** Opening Exercise inputs block **

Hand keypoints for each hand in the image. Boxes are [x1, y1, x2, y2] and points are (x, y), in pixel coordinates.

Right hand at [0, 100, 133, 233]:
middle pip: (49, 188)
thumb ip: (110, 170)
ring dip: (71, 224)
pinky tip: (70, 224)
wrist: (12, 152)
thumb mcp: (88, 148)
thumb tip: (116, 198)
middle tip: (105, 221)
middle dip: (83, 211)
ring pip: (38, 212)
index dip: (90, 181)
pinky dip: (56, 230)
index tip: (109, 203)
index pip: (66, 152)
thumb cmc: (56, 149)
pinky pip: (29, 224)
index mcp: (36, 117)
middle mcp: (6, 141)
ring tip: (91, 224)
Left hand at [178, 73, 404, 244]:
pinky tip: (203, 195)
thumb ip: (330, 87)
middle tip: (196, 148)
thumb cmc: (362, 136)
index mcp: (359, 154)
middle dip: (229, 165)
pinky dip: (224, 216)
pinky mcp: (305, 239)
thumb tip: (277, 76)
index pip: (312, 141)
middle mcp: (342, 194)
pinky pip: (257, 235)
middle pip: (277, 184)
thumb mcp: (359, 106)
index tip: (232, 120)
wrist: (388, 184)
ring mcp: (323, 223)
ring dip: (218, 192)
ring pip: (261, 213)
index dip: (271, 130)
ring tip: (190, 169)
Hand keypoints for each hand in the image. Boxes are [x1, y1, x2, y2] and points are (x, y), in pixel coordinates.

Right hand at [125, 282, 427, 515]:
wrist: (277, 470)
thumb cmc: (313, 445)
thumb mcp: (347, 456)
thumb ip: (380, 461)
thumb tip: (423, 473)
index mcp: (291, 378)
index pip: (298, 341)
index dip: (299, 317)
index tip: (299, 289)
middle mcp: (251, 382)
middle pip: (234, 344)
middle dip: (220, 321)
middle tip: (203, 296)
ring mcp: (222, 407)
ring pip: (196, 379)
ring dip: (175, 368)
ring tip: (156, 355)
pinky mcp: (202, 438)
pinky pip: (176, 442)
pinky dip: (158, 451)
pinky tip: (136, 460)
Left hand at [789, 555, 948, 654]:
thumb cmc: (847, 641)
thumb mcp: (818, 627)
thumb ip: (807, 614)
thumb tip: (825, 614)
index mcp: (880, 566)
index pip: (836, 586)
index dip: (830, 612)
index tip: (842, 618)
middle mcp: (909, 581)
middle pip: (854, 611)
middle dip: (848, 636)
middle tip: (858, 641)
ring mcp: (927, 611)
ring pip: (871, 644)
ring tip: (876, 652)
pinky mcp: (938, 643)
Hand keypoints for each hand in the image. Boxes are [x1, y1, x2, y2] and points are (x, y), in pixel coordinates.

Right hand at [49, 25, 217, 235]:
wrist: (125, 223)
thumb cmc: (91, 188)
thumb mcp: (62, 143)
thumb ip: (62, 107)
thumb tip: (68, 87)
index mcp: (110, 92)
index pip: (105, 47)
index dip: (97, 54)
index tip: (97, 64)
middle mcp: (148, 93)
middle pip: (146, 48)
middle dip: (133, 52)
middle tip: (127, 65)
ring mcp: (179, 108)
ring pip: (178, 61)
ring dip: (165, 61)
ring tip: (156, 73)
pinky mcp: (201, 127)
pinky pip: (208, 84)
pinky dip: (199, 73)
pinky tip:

** Closing Exercise inputs block **

● **Work task**
Of the lines above, extract only those from the line with "pinky mcp: (202, 438)" to the line with "pinky mcp: (938, 643)", both included, exactly as written.

● **Output below**
pinky mcp: (202, 438)
pinky pip: (176, 442)
pinky dip: (158, 451)
pinky tip: (136, 460)
Left hand at [789, 555, 948, 654]:
thumb cmc: (847, 641)
thumb mcp: (818, 627)
thumb ip: (807, 614)
thumb tip: (825, 614)
index mcp: (880, 566)
index pip: (836, 586)
index dip: (830, 612)
index tip: (842, 618)
middle mcp: (909, 581)
middle pip: (854, 611)
middle dip: (848, 636)
middle tip: (858, 641)
ring mcp: (927, 611)
ring pip: (871, 644)
ring tip: (876, 652)
pinky mcp: (938, 643)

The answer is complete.